Bilan de carbone dans les marais du barachois de Malbaie, Gaspésie | 2024 – 2026

Sites d’étude :

  • Marais du barachois de Malbaie, Gaspésie

Responsable : Michelle Garneau (UQAM)

En collaboration avec :

  • Conservation de la nature Canada :
    • Pascal Coté, Camille Bolduc, Catherine Bélanger
  • UQAM : Martina Schlaipfer

Étudiant.e.s gradué.e.s :

  • Frédérique Turmel (M. Sc.)

Soutient financier

  • Programme Accélération de Mitacs

Les milieux côtiers végétalisés capturent et stockent le carbone dans leurs sols, un processus reconnu pour la première fois en 2009 par le PNUE pour sa capacité à combattre les changements climatiques. En tant qu’interface entre la terre et la mer, les écosystèmes côtiers sont aujourd’hui centraux dans les discussions sur le changement climatique. Bien que leur superficie soit restreinte, ces écosystèmes jouent un rôle crucial dans la séquestration du carbone. Cependant, l’élévation du niveau marin les rend vulnérables, entraînant des pertes importantes de superficies côtières.

Le littoral du Golfe du Saint-Laurent vers la baie des Chaleurs abrite plusieurs barachois qui protègent les marais littoraux contre l’érosion. Le projet de recherche pose la question suivante : étant donné l’importance des marais littoraux dans la séquestration du carbone, le marais de Malbaie en Gaspésie peut-il être un écosystème significatif dans la lutte contre le changement climatique tout en étant vulnérable à la montée des eaux ? Ces marais ont une grande valeur écologique qu’il est essentiel de préserver. Le barachois de Malbaie, partiellement géré par Conservation de la Nature – Québec, fera l’objet d’un bilan net de carbone sur deux saisons de croissance (2024-2025) pour évaluer sa capacité à capter et stocker le carbone.

Objectif général :

Les résultats de cette étude contribueront à une meilleure compréhension des processus de séquestration du carbone dans les marais littoraux et à évaluer leur efficacité en tant que service écosystémique dans l’atténuation du réchauffement climatique. Ces résultats soutiendront les décisions de Conservation de la Nature Canada en matière de gestion et de conservation des milieux humides.

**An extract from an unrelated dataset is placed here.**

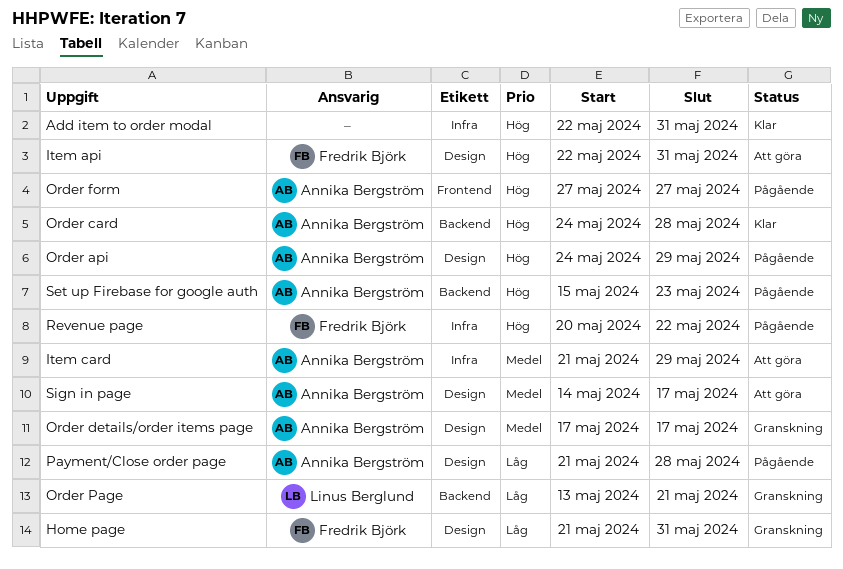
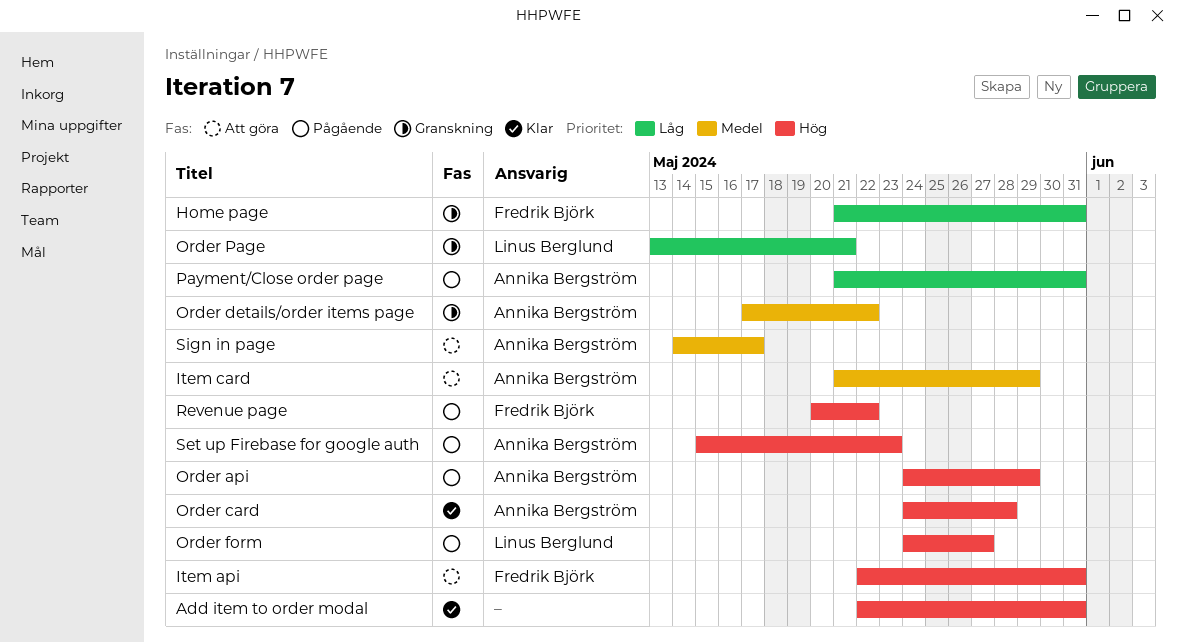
Order details/order items page, due: May 17 -> May 22
Order form, owner: Annika Bergström -> Linus Berglund
Order form, start: May 27 -> May 24
Payment/Close order page, due: May 28 -> May 31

Il est donc crucial de quantifier le carbone bleu, stocké par ces écosystèmes côtiers et maritimes, en raison du manque de données au Québec. Pour cela, des mesures d’échanges écosystémiques de CO2 et de CH4 seront effectuées dans différentes zones et groupements végétaux du barachois de Malbaie. Deux étés de terrain seront nécessaires pour réaliser ce bilan. Parallèlement, une évaluation du stock de carbone accumulé dans les différentes portions du marais sera effectuée pour comparer les valeurs nettes annuelles à celles accumulées à long terme.

Objectifs spécifiques :

Pour quantifier le bilan net de carbone du barachois de Malbaie, les sous-objectifs suivants seront réalisés :

  • Caractérisation et cartographie des unités de végétation du marais littoral.
  • Installation des équipements dans les unités de végétation pour les mesures de flux de surface.
  • Synthèse des valeurs mensuelles de flux de CO2 et de CH4 de surface pendant les deux saisons de croissance.
  • Évaluation du stock de carbone dans chacune des unités de végétation où les flux de surface sont mesurés.
  • Comparaison des données annuelles d’échange de carbone avec celles stockées dans les sédiments.
  • Extrapolation des valeurs à l’ensemble du marais.